On a company visit to the Tata Steel plant in Jamshedpur, India.
“The IMPM is the beginning of an incredible journey that will have lifelong impact, contributing greatly to personal and professional growth. It provides participants with a unique opportunity to reflect deeply on the practice of management, extending well beyond the components of a more traditional business degree. The IMPM encourages individuals to explore new and diverse ways of thinking and acting to strengthen leadership and management capabilities. The program's content is highly relevant to today's issues and challenges, and is further enriched by the diversity of skill, knowledge and experience of the global participants.”
Mary-Lynn Kassis
IMPM 2002
Senior Human Resources Advisor
Royal Bank of Canada Financial Group
Canada
What sets the IMPM apart?
Impact Ventures
Participants develop an “Impact Venture”. This approach involves active learning.
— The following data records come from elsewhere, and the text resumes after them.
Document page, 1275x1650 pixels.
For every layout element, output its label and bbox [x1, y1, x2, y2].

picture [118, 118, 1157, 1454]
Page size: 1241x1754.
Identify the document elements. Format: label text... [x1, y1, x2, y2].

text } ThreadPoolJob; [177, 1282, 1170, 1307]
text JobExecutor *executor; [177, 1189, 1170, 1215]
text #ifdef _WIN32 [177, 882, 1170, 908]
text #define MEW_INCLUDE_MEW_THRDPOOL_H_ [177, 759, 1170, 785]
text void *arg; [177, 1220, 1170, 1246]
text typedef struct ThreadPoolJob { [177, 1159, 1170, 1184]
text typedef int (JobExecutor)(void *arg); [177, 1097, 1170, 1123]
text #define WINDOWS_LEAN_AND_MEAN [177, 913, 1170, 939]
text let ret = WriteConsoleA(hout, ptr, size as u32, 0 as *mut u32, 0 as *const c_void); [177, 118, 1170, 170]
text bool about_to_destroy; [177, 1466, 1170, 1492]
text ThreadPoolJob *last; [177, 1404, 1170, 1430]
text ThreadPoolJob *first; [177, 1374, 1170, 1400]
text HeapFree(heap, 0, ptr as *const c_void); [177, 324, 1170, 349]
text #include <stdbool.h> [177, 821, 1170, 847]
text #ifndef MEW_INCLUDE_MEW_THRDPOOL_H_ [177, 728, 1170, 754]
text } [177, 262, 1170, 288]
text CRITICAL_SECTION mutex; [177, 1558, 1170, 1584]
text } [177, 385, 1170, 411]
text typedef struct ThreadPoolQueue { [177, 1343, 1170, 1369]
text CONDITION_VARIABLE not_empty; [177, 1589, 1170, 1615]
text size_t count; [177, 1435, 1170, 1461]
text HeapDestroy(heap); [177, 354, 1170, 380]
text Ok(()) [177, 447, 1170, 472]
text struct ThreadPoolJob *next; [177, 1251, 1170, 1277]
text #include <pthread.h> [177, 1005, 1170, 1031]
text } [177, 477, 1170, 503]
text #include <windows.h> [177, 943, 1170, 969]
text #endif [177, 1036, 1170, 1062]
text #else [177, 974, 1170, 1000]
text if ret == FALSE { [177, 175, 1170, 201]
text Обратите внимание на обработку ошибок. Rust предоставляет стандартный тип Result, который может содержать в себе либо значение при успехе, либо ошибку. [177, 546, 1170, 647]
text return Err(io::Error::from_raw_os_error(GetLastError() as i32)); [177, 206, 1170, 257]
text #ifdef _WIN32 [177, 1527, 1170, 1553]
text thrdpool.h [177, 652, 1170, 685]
It can be in the form of an individual program-long project focused on bringing about change in their own work environment, which encourages participants to probe a company issue that would otherwise not have been addressed or would have been dealt with differently if not for the IMPM. Alternatively, it may involve leading workshops on some of the IMPM classes back home in the company. As a final step, participants are asked to take a look inward and reflect on their ability to affect change, as well as on their company’s ability to accept it.
Read about previous IMPM Impact Ventures
Tutoring in its truest form
“After our first set of tutorials in Lancaster 10 years ago, we were walking on air. For myself, I found that I had suddenly become a real educator after 28 years of being a professor.”
Tutoring is a key component of this program and is fashioned after the British system of learning, where the faculty works closely with participants. This approach personalizes and sustains the learning process by encouraging participants to apply what they learn to their day-to-day activities.
Selected faculty members are involved in both IMPM design and delivery, each taking responsibility for a small tutorial group (typically about five participants from the same company, where possible). The tutorial groups meet during and between the modules, which gives them the opportunity to track and share personal development, as well as discuss all aspects of the program, including their Venture projects.
Management exchange – or shadowing
To become a truly worldly manager, you have to learn how people from other countries and other cultures think and act in various situations.
In addition to the five two-week modules, participants spend a week on an exchange at the office of another participant in another country. They often do not speak the local language, so when they observe their co-participant at work, the focus turns on the process of management, rather than on its content.
Participants then prepare a paper, detailing and reflecting upon their observations.
This shadowing process is considered one of the most enriching experiences of the program, as the benefit is twofold. Participants not only receive constructive feedback after being closely observed in their own environment, but gain insight into how they themselves work by watching another manager in action.